Researchers who study the changes in plants that occur as a result of cultivation have assigned a range of dates for the beginning of tobacco between 3,000 and 5,000 B.C. Tobacco was first grown in the Andes [source: Gately].
Chances are, though, that people were smoking it before they took the trouble to specifically grow and cultivate it. Historian Iain Gately theorizes that the discovery of the magic smoke of tobacco fell along the same lines as other discoveries by early man: It was an accident.
It's sort of like lye soap: You get a hot pot, some ashes and a heavy downpour, and you'll return to your campsite to find a big bloom of foaming soap. Gately reports that anthropologists credit the discovery of smoking to a tired or injured man resting next to a burning bush of tobacco.

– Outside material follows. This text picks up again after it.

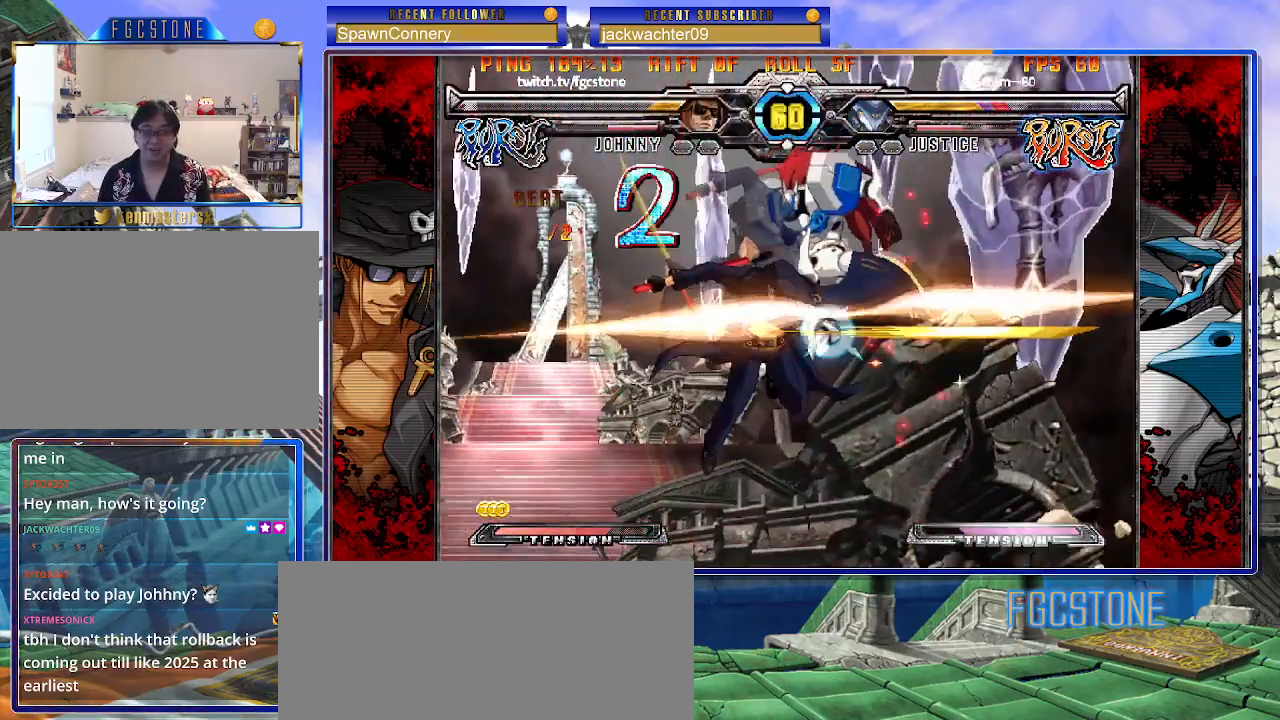
{"buttons": [], "left_stick": "center", "events": [[83, "S", "down"], [183, "S", "up"], [183, "left_stick", "center"], [267, "D", "down"], [400, "D", "up"]]}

And that bush spoke to him. Somehow, breathing in its fumes made him feel better.
Another likely explanation lies with the practices of herbalists within South American tribes. These people knew their plants. They had to; otherwise, the mushrooms or unidentified berries would have killed them off long ago. The healers and shamans entrusted with curing people often went through rigorous training. They learned not only what their predecessors knew, but also how to identify relationships among plants and how to test new plants. Their knowledge of vegetation covered not only identification and common uses, but also how to dry, steep, grind and mix those plants to form healing substances. Chances are, the first healers who ground up tobacco and sniffed it realized just how good it would be if they set fire to it, as well [source: Wilbert].